Here’s the deal: It’s Gary, Indiana in 1951.  A nun has just seen Jack Webb and Harry Morgan strangle a man, but she doesn’t know it.  It’s raining and her umbrella’s jammed and she buys Morgan’s excuse that the victim’s had too much to drink and they’re “helping him get some air.”  The nun suspect’s something’s up and tells the next beat cop she sees, but he’s quickly distracted and nothing comes of it.  The next morning, a body in an alley turns out to be a postal inspector (FYI, the postal inspectors were America’s first federal law enforcement officers.  They’re a legitimate organization.).  Cue Alan Ladd, the best but meanest postal inspector of ‘em all, to piece together the clues, find the bad guys, and ring down the curtain.

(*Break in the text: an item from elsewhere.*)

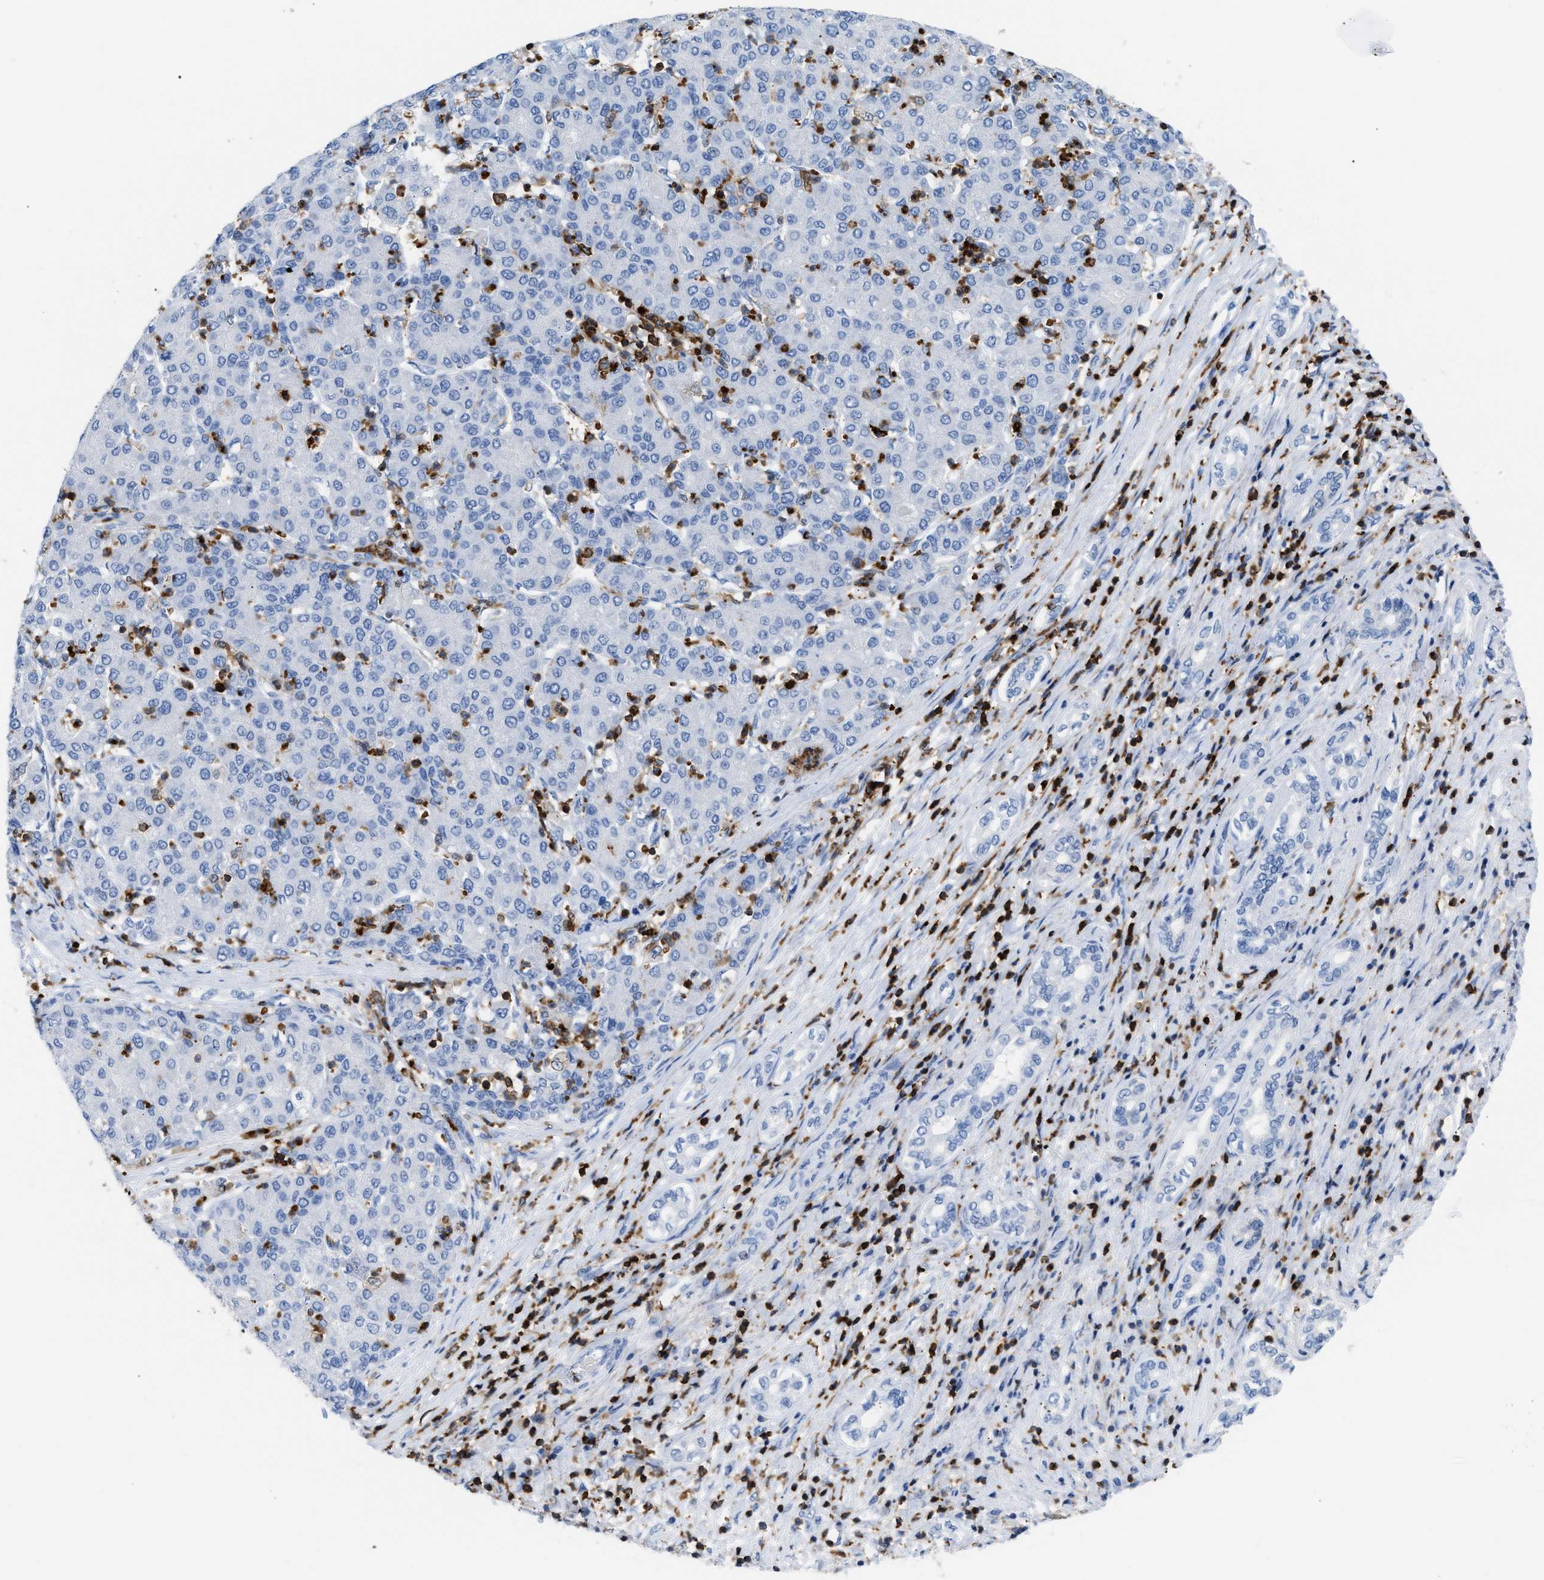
{"staining": {"intensity": "negative", "quantity": "none", "location": "none"}, "tissue": "liver cancer", "cell_type": "Tumor cells", "image_type": "cancer", "snomed": [{"axis": "morphology", "description": "Carcinoma, Hepatocellular, NOS"}, {"axis": "topography", "description": "Liver"}], "caption": "The histopathology image shows no staining of tumor cells in liver cancer. (Brightfield microscopy of DAB immunohistochemistry (IHC) at high magnification).", "gene": "LCP1", "patient": {"sex": "male", "age": 65}}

That’s the first five minutes.  The rest of the film is moody black and white, men in fedoras and women in slinky dresses, and exchanges like, “Do you even know what love is?”  “Sure.  It’s what happens between a man and a .45 that won’t jam.”

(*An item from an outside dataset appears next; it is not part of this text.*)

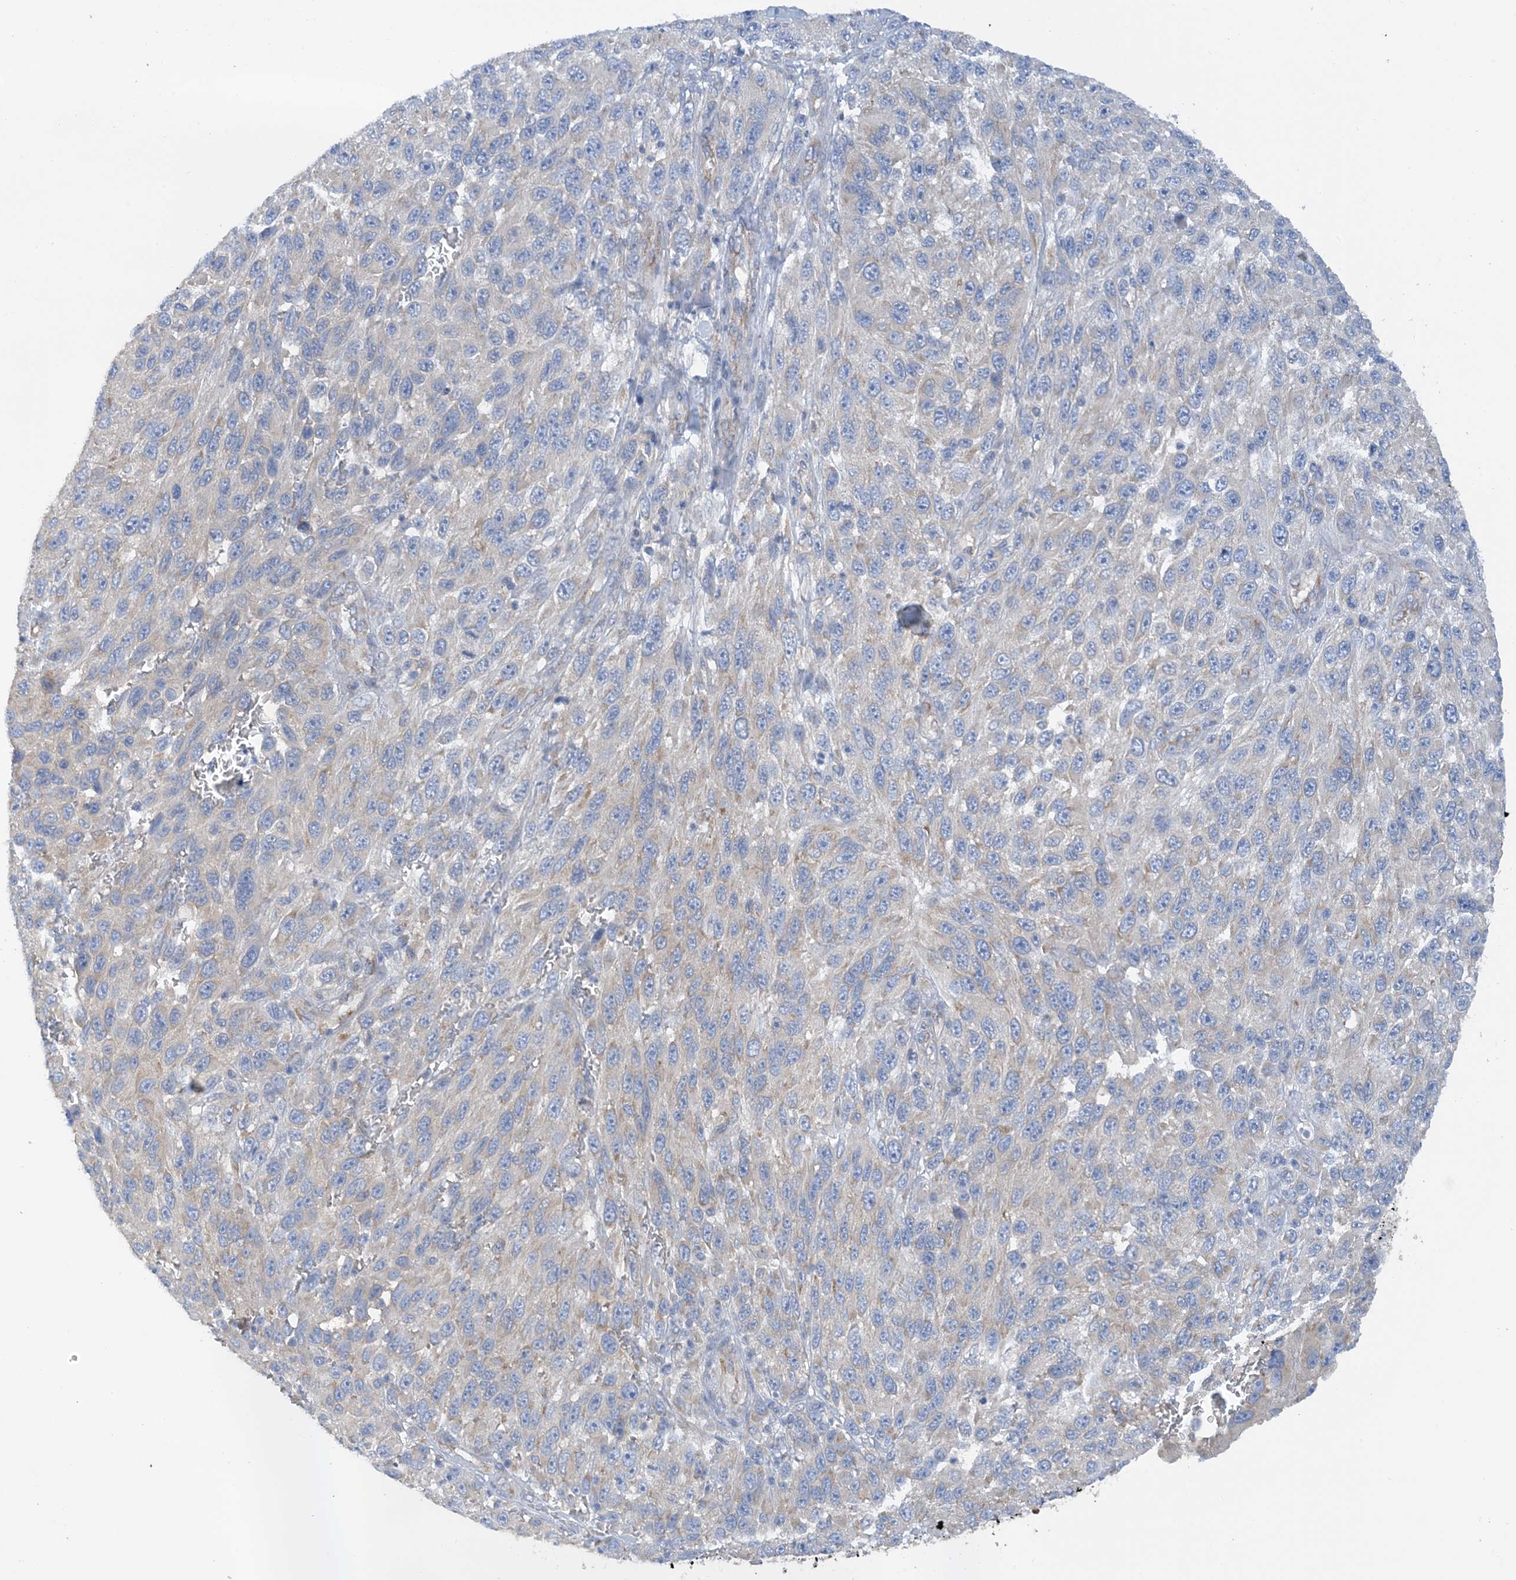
{"staining": {"intensity": "negative", "quantity": "none", "location": "none"}, "tissue": "melanoma", "cell_type": "Tumor cells", "image_type": "cancer", "snomed": [{"axis": "morphology", "description": "Malignant melanoma, NOS"}, {"axis": "topography", "description": "Skin"}], "caption": "An immunohistochemistry histopathology image of malignant melanoma is shown. There is no staining in tumor cells of malignant melanoma.", "gene": "SLC5A11", "patient": {"sex": "female", "age": 96}}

Webb and Morgan, who went on to make television history as the cops in “Dragnet,” make convincing and dangerous villains.  Alan Ladd is clearly having the time of his life as a hard man who who gets to deliver lines like “I don’t have a heart.  I have a muscle in my chest.  When a postal inspector dies, they don’t say his heart stopped.  They say he got a charley horse.”  And Paul Stewart, one of the great character actors, delivers a mastermind who’s smart, ruthless, and flawed enough to make him interesting.

Appointment with Danger has fistfights and innuendo, car chases and shootouts.  It also has a watertight plot and great photography.  Further, it takes advantage of its unique location, snappy dialogue, and a wonderful sense of what makes a noir picture great.  Appointment with Danger works in every way.